The tiny trees on the image above, part of the artwork for Research Expo 2016, are actually sensors, fabricated by researchers in the lab of University of California, San Diego bioengineering professor Todd Coleman. The sensors are high-tech flexible sensors for medical applications, and can be used to monitor vital signs and brain activity.
Coleman and his colleagues have developed a method that cuts down by half the time needed to make the sensors, which brings them one step closer to mass-market manufacturing and allows bioengineers to broaden the reach of their research to more clinical settings.
“A clinical need is what drove us to change our fabrication process,” Coleman said.
Coleman’s team at UC San Diego has been working in medical settings for four years. Their sensors have been used to monitor premature babies, pregnant women, patients in Intensive Care Units and patients suffering from sleep disorders.
Coleman and colleagues quickly found out that nurses wanted the sensors to come in a peel-and-stick form, like a medical-grade Band Aid. The medium on which the sensors were placed also needed to be FDA-approved.
The sensors’ original fabrication process involved 10 steps – five of which had to take place in a clean room. Also, the steps to remove the sensors from the silicon wafer they’re built on alone took anywhere from 10 to 20 minutes, and the sensors remained fragile and susceptible to rips and tears.
But what if you could use the adhesive properties of a Band Aid-like medium to help peel off the sensors from the silicon wafer easily and quickly?
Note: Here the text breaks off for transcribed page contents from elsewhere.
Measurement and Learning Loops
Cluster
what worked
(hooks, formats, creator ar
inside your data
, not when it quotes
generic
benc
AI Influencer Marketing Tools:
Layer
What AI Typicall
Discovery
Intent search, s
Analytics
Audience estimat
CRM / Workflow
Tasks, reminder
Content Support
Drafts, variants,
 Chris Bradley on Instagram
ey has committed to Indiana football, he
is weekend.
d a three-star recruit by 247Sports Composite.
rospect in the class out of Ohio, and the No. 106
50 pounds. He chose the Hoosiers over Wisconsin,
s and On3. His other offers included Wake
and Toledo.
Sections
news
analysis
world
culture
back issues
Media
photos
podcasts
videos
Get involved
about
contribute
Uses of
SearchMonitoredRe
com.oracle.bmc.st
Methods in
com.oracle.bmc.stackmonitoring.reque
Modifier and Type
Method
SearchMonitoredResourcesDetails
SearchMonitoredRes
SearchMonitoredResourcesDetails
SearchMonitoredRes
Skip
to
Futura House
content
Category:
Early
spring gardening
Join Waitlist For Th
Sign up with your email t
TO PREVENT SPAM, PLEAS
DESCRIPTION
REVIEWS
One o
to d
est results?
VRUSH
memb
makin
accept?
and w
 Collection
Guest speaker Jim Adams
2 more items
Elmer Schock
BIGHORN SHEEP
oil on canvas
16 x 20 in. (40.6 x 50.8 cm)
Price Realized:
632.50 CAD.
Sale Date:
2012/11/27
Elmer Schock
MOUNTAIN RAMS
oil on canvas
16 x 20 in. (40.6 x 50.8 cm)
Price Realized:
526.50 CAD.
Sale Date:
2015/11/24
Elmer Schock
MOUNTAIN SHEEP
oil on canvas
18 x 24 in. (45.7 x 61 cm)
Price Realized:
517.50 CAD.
One of Coleman’s students created a process that comprises only six steps – three of them in the clean room. The steps that took 10 to 20 minutes before now take just 35 seconds.
Read more about this research here.
Coleman is a professor in the Department of Bioengineering at the UC San Diego Jacobs School of Engineering. He was recently awarded the 2015 UC San Diego Equal Opportunity/Affirmative Action and Diversity Award for his work recruiting and mentoring underrepresented students and students with diverse backgrounds. You can read more about his outstanding efforts here.
The bioengineering department will showcase 16 posters at Research Expo 2016 on April 14, 2016.